BEGIN DATA SHOWN

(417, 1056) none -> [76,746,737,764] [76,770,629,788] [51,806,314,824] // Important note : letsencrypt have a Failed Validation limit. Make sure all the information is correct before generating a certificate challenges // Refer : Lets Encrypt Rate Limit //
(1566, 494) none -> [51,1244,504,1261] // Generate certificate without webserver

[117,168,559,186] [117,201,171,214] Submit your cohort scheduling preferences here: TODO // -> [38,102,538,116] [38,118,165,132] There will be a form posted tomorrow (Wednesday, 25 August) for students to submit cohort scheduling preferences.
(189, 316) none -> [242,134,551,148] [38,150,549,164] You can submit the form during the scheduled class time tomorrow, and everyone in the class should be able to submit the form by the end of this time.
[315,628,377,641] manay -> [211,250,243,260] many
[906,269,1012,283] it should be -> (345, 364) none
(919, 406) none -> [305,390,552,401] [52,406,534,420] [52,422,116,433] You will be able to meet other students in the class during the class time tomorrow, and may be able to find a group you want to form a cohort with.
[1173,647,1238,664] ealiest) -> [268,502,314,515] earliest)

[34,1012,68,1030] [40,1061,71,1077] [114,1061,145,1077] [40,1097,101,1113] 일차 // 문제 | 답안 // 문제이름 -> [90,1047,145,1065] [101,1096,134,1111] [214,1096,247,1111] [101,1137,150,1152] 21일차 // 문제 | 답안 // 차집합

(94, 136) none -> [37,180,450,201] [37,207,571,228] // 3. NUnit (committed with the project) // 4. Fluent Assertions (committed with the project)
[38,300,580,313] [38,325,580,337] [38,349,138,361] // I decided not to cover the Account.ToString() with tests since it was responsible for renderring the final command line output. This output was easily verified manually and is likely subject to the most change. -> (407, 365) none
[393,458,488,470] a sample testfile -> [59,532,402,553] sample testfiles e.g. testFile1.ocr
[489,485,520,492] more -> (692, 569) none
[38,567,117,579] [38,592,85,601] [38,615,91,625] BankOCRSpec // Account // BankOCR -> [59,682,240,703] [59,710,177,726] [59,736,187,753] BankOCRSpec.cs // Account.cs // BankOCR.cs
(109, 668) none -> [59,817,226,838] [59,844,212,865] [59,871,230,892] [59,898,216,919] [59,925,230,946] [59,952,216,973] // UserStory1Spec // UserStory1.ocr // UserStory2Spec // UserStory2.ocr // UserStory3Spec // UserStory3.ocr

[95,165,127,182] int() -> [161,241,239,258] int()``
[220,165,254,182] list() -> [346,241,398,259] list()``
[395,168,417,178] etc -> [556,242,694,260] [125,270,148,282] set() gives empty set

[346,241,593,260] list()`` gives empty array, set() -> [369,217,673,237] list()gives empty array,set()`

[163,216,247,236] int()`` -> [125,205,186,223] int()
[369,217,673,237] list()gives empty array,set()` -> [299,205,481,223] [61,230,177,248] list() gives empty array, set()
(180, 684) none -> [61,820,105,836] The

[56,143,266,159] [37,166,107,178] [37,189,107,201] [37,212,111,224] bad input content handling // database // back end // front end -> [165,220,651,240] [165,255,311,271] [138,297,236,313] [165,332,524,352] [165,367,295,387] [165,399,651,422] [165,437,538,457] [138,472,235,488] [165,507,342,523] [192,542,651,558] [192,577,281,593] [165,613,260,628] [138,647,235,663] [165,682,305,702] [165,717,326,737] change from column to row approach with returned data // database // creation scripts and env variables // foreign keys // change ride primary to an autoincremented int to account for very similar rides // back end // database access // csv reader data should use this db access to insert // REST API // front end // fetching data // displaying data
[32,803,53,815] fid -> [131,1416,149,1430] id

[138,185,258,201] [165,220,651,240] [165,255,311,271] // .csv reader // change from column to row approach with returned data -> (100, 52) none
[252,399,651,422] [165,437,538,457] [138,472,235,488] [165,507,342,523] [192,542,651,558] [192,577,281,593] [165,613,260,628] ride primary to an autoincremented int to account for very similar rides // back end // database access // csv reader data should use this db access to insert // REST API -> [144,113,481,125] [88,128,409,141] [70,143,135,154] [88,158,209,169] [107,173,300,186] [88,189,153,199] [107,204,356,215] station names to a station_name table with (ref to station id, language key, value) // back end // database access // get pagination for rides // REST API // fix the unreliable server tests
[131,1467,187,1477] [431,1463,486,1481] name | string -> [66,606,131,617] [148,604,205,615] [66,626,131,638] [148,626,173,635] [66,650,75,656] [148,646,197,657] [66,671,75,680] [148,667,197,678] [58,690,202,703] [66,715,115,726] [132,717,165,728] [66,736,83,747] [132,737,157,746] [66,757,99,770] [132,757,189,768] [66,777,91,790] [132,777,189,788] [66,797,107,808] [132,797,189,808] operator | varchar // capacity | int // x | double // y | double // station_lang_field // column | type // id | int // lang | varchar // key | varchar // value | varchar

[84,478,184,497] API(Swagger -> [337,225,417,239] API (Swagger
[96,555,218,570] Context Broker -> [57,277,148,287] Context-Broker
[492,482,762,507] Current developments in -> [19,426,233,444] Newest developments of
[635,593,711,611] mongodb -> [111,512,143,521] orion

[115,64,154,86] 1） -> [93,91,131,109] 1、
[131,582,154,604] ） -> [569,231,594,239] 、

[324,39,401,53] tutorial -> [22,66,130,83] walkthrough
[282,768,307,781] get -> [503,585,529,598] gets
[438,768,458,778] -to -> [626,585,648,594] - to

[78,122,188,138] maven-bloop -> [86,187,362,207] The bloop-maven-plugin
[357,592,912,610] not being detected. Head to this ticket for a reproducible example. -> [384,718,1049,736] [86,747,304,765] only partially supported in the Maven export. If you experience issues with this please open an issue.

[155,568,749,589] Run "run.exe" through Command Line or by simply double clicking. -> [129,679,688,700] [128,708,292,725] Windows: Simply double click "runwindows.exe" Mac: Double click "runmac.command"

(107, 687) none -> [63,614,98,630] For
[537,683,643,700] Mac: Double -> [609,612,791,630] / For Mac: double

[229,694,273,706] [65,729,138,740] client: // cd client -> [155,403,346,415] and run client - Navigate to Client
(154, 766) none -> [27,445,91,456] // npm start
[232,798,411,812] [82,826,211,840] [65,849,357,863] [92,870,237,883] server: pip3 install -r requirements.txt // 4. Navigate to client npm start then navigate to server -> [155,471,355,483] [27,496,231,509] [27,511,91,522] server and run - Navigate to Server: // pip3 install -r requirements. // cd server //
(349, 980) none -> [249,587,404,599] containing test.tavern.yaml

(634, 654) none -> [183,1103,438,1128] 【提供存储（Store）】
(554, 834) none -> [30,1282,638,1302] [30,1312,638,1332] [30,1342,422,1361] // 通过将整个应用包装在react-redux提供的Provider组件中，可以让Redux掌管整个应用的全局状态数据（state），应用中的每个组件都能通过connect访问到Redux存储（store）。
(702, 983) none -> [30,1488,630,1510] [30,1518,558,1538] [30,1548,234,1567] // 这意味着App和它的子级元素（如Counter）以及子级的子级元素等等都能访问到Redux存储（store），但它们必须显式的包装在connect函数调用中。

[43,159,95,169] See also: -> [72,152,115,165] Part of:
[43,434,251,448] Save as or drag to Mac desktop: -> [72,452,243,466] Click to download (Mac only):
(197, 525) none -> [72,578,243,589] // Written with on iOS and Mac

END DATA SHOWN

WHAT IS BEING ASKED => Using the entries above, quote each line verbatim from the first through the line that contains "[1173,647,1238,664] ealiest) ->".

RESULT =>
(417, 1056) none -> [76,746,737,764] [76,770,629,788] [51,806,314,824] // Important note : letsencrypt have a Failed Validation limit. Make sure all the information is correct before generating a certificate challenges // Refer : Lets Encrypt Rate Limit //
(1566, 494) none -> [51,1244,504,1261] // Generate certificate without webserver

[117,168,559,186] [117,201,171,214] Submit your cohort scheduling preferences here: TODO // -> [38,102,538,116] [38,118,165,132] There will be a form posted tomorrow (Wednesday, 25 August) for students to submit cohort scheduling preferences.
(189, 316) none -> [242,134,551,148] [38,150,549,164] You can submit the form during the scheduled class time tomorrow, and everyone in the class should be able to submit the form by the end of this time.
[315,628,377,641] manay -> [211,250,243,260] many
[906,269,1012,283] it should be -> (345, 364) none
(919, 406) none -> [305,390,552,401] [52,406,534,420] [52,422,116,433] You will be able to meet other students in the class during the class time tomorrow, and may be able to find a group you want to form a cohort with.
[1173,647,1238,664] ealiest) -> [268,502,314,515] earliest)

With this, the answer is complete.